À quelques jours seulement du coup d’envoi de la Coupe du monde de football 2026, l’ambiance au Sénégal, et particulièrement à Dakar, est déjà électrique. Au-delà de la simple passion pour le ballon rond, la compétition mondiale suscite un engouement sans précédent pour les Paris sportifs. Le secteur, qui a connu une digitalisation fulgurante ces cinq dernières années, permet désormais aux parieurs de miser en quelques clics via leur téléphone, sans avoir à se déplacer en boutique. Cette facilité d’accès a entraîné une augmentation significative du nombre de participants, pour qui le Mondial a véritablement débuté.
Au sein d’un groupe de jeunes footballeurs d’un quartier de Dakar, le débat fait rage concernant l’issue du match Sénégal-France, prévu le 16 juin. L’incertitude plane, mais Assane a déjà une stratégie bien définie : « Je vais placer mes mises sur deux applications différentes, l’une pour la France et l’autre pour le Sénégal. Cela maximise mes chances de gain. Un ami m’a même sollicité, disant : “Assane, j’ai besoin d’argent, misons ensemble.” J’ai répondu : “Allons-y, tentons notre chance.” »

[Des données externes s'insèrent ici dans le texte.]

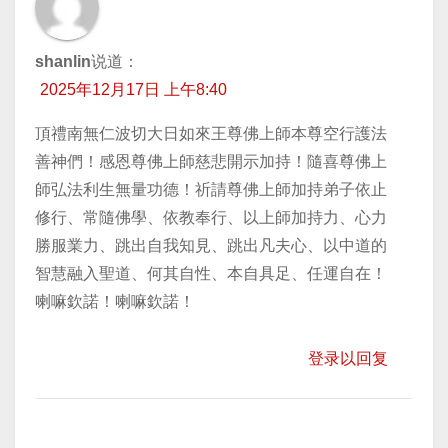
shanlin
说道：
2025年12月17日 上午8:40
頂禮南無仁波切大日如來王尊佛上師本尊空行護法
善神們！感恩尊佛上師慈悲開示加持！隨喜尊佛上
師弘法利生無量功德！祈請尊佛上師加持弟子依止
修行、常隨佛學、依教奉行、以上師加持力、心力
勝服業力、跳出自我知見、跳出凡夫心、以中道的
智慧融入聖道、何其自性、本自具足、任運自在！
喇嘛欽諾！喇嘛欽諾！
登录以回复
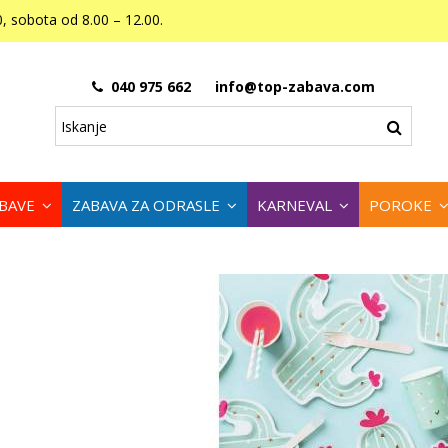
, sobota od 8.00 – 12.00.
040 975 662
info@top-zabava.com
ABAVE
ZABAVA ZA ODRASLE
KARNEVAL
POROKE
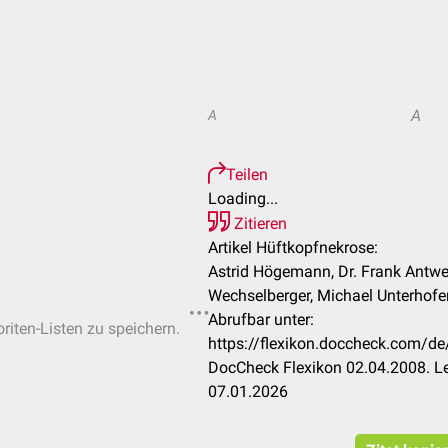
A
A
Teilen
Loading...
Zitieren
Artikel Hüftkopfnekrose:
Astrid Högemann, Dr. Frank Antwe
Wechselberger, Michael Unterhofer,
Abrufbar unter:
riten-Listen zu speichern.
https://flexikon.doccheck.com/
DocCheck Flexikon 02.04.2008. Le
07.01.2026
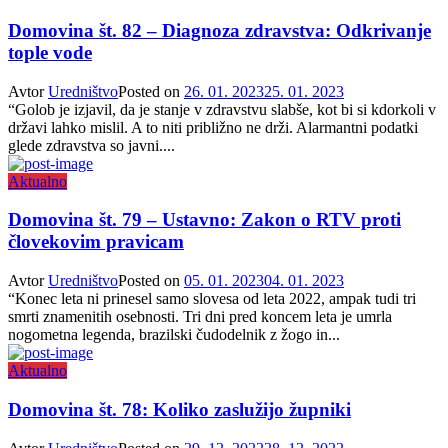
Domovina št. 82 – Diagnoza zdravstva: Odkrivanje
tople vode
Avtor
Uredništvo
Posted on
26. 01. 2023
25. 01. 2023
“Golob je izjavil, da je stanje v zdravstvu slabše, kot bi si kdorkoli v
državi lahko mislil. A to niti približno ne drži. Alarmantni podatki
glede zdravstva so javni....
Aktualno
Domovina št. 79 – Ustavno:
Zakon o RTV proti
človekovim pravicam
Avtor
Uredništvo
Posted on
05. 01. 2023
04. 01. 2023
“Konec leta ni prinesel samo slovesa od leta 2022, ampak tudi tri
smrti znamenitih osebnosti. Tri dni pred koncem leta je umrla
nogometna legenda, brazilski čudodelnik z žogo in...
Aktualno
Domovina št. 78: Koliko zaslužijo župniki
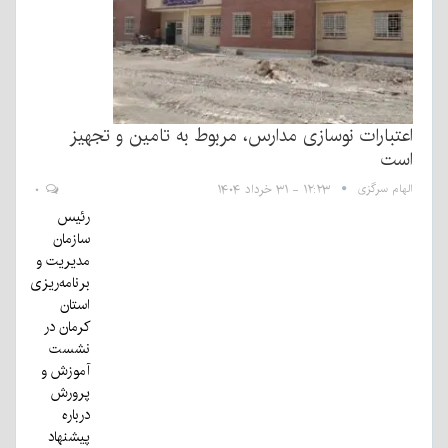
اعتبارات نوسازی مدارس، مربوط به تامین و تجهیز
است
الهام سرگزی
۱۲:۲۳ - ۳۱ خرداد ۱۴۰۴
۰
رئیس
سازمان
مدیریت و
برنامه‌ریزی
استان
کرمان در
نشست
آموزش و
پرورش
درباره
پیشنهاد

Mohamed, quant à lui, ne cache pas son enthousiasme pour les jeux d’argent. « Ça me procure une montée d’adrénaline », confie-t-il en riant. Pour ce jeune habitant de Dakar, la fièvre des Paris a déjà pris le dessus, anticipant le début du Mondial 2026. Il a déjà engagé des sommes sur la rencontre inaugurale des Lions de la Teranga face aux Bleus. « J’ai élaboré plusieurs combinaisons. Mon premier ticket pronostique une victoire du Sénégal. Le deuxième, que les deux équipes marqueront. Ensuite, que Mbappé inscrira un but pour la France et Sadio Mané pour le Sénégal, explique-t-il avec passion. J’espère vraiment que tout se déroulera comme prévu, car si c’est le cas, la victoire est à moi ! »

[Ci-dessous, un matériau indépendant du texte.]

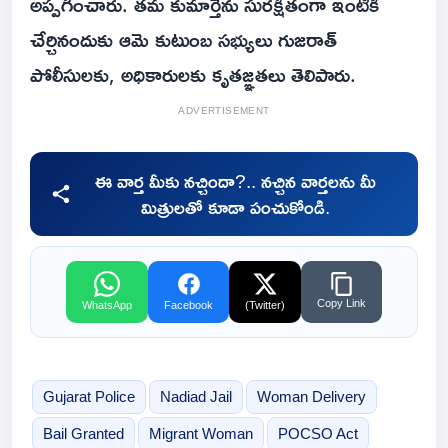
అప్పగించారు. తమ కుమార్తెను సురక్షితంగా ఇంటికి
చేర్చినందుకు ఆమె కుటుంబ సభ్యులు గుజరాత్
పోలీసులకు, అధికారులకు కృతజ్ఞతలు తెలిపారు.
ADVERTISEMENT
ఈ వార్త మీకు నచ్చిందా?.. నచ్చిన వార్తలను మీ
మిత్రులతో కూడా పంచుకోండి.
Copy Link
WhatsApp
Facebook
(Twitter)
Gujarat Police
Nadiad Jail
Woman Delivery
Bail Granted
Migrant Woman
POCSO Act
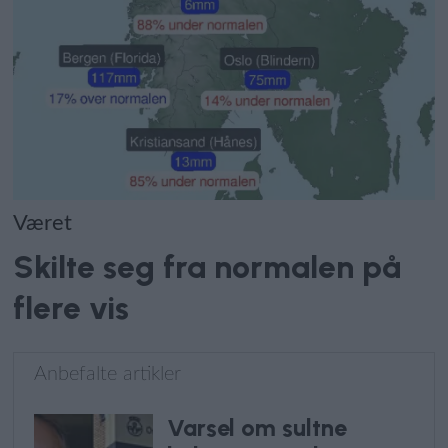
Været
Skilte seg fra normalen på
flere vis
Anbefalte artikler
Varsel om sultne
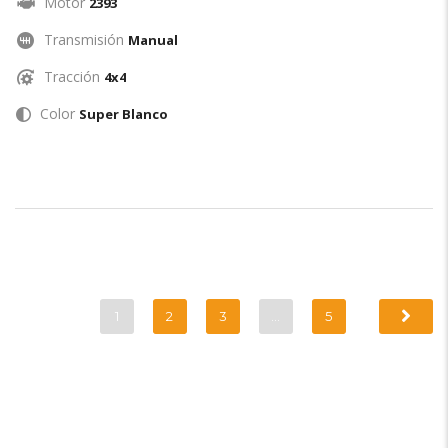
Motor
2393
Transmisión
Manual
Tracción
4x4
Color
Super Blanco
1
2
3
…
5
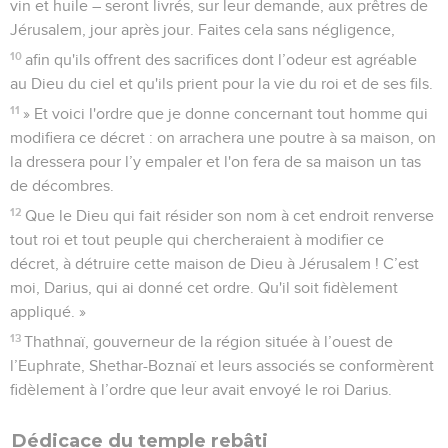
vin et huile – seront livrés, sur leur demande, aux prêtres de
Jérusalem, jour après jour. Faites cela sans négligence,
10
afin qu'ils offrent des sacrifices dont l’odeur est agréable
au Dieu du ciel et qu'ils prient pour la vie du roi et de ses fils.
11
» Et voici l'ordre que je donne concernant tout homme qui
modifiera ce décret : on arrachera une poutre à sa maison, on
la dressera pour l’y empaler et l'on fera de sa maison un tas
de décombres.
12
Que le Dieu qui fait résider son nom à cet endroit renverse
tout roi et tout peuple qui chercheraient à modifier ce
décret, à détruire cette maison de Dieu à Jérusalem ! C’est
moi, Darius, qui ai donné cet ordre. Qu'il soit fidèlement
appliqué. »
13
Thathnaï, gouverneur de la région située à l’ouest de
l’Euphrate, Shethar-Boznaï et leurs associés se conformèrent
fidèlement à l’ordre que leur avait envoyé le roi Darius.
Dédicace du temple rebâti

Plus de pertes que de gains, un constat lucide
Le mois précédent, Mohamed a investi un total de 80 000 francs CFA (environ 122 euros) dans les Paris. Sur cette somme, il déplore une perte nette de 30 000 francs CFA (45 euros). Des mises modestes, mais récurrentes, effectuées sur des championnats du monde entier. « Toutes les compétitions, les championnats nationaux, la Ligue des champions, la Coupe de France, et même des matchs aux États-Unis ou en Chine (rires). Il n’y a pas de limite en réalité. Mais il faut être honnête, on perd plus souvent qu’on ne gagne », admet-il.
À l’instar de nombreux autres Sénégalais, Mohamed a été attiré par les Paris sportifs suite à la pandémie de Covid-19. C’est à cette période que les applications de Paris ont proliféré sur les smartphones, modifiant radicalement les habitudes. Malick Diouf, fondateur du Dakar Sport Summit – un événement dédié à l’économie du sport – analyse cette évolution : « Nous sommes un pays majoritairement musulman où les Paris sont généralement mal perçus. La digitalisation a levé ce tabou, permettant à toutes les catégories sociales de jouer sans craindre le jugement. »

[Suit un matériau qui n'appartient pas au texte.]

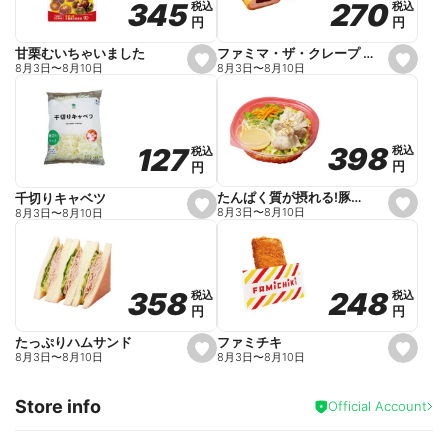
270
270
345
345
税込
税込
税込
税込
r
円
円
円
円
i
t
e
ファミマ・ザ・クレープ 生チョコ
甘栗むいちゃいました
s
s
8月3日
〜
8月10日
8月3日
〜
8月10日
e
e
t
t
f
f
a
a
v
v
o
o
398
398
127
127
税込
税込
税込
税込
r
r
円
円
円
円
i
i
t
t
e
e
たんぱく質が摂れる!豚しゃぶのパスタサラダ
千切りキャベツ
s
s
8月3日
〜
8月10日
8月3日
〜
8月10日
e
e
t
t
f
f
a
a
v
v
o
o
248
248
358
358
税込
税込
税込
税込
r
r
円
円
円
円
i
i
t
t
e
e
ファミチキ
たっぷりハムサンド
s
s
8月3日
〜
8月10日
8月3日
〜
8月10日
e
e
t
t
f
f
Store info
a
a
Official Account
v
v
o
o
r
r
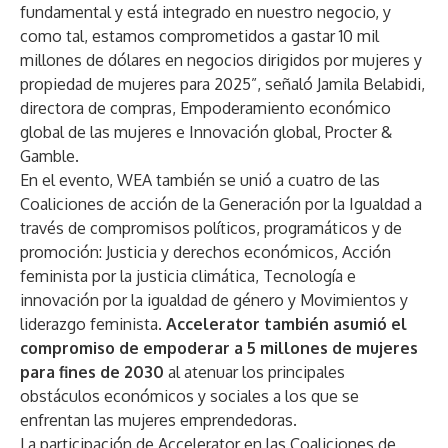
fundamental y está integrado en nuestro negocio, y
como tal, estamos comprometidos a gastar 10 mil
millones de dólares en negocios dirigidos por mujeres y
propiedad de mujeres para 2025”, señaló Jamila Belabidi,
directora de compras, Empoderamiento económico
global de las mujeres e Innovación global, Procter &
Gamble.
En el evento, WEA también se unió a cuatro de las
Coaliciones de acción de la Generación por la Igualdad a
través de compromisos políticos, programáticos y de
promoción: Justicia y derechos económicos, Acción
feminista por la justicia climática, Tecnología e
innovación por la igualdad de género y Movimientos y
liderazgo feminista.
Accelerator también asumió el
compromiso de empoderar a 5 millones de mujeres
para fines de 2030
al atenuar los principales
obstáculos económicos y sociales a los que se
enfrentan las mujeres emprendedoras.
La participación de Accelerator en las Coaliciones de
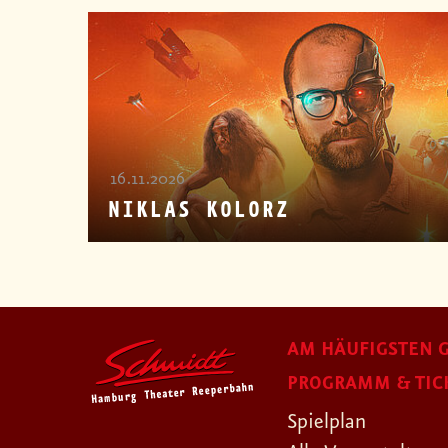
16.11.2026
NIKLAS KOLORZ
AM HÄUFIGSTEN G
PROGRAMM & TIC
Spielplan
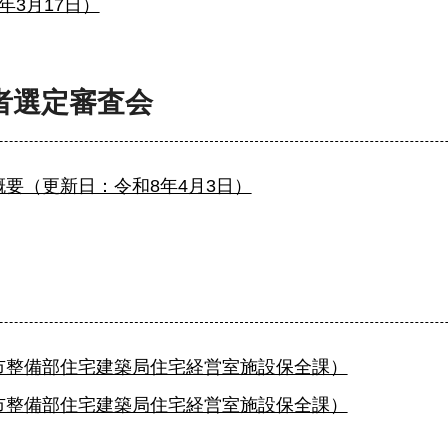
3月17日）
者選定審査会
要（更新日：令和8年4月3日）
市整備部住宅建築局住宅経営室施設保全課）
市整備部住宅建築局住宅経営室施設保全課）
）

Le secteur est dominé par trois acteurs majeurs : l’opérateur russe 1xBet, la société française Betclic et le groupe sénégalais Sunubet. Depuis novembre 2025, ces entreprises voient leurs revenus taxés à hauteur de 20%. Les gains des parieurs sont également soumis à cette imposition. « L’État en tire des bénéfices, mais les fonds collectés sur les Paris sportifs devraient être réinvestis pour soutenir le sport, aussi bien professionnel qu’amateur », souligne Malick Diouf.
Si la période du Mondial de football est particulièrement attendue par les parieurs, elle est également synonyme de tous les risques. Des organisations de prévention alertent sur une augmentation préoccupante des cas de dépendance liés aux jeux d’argent.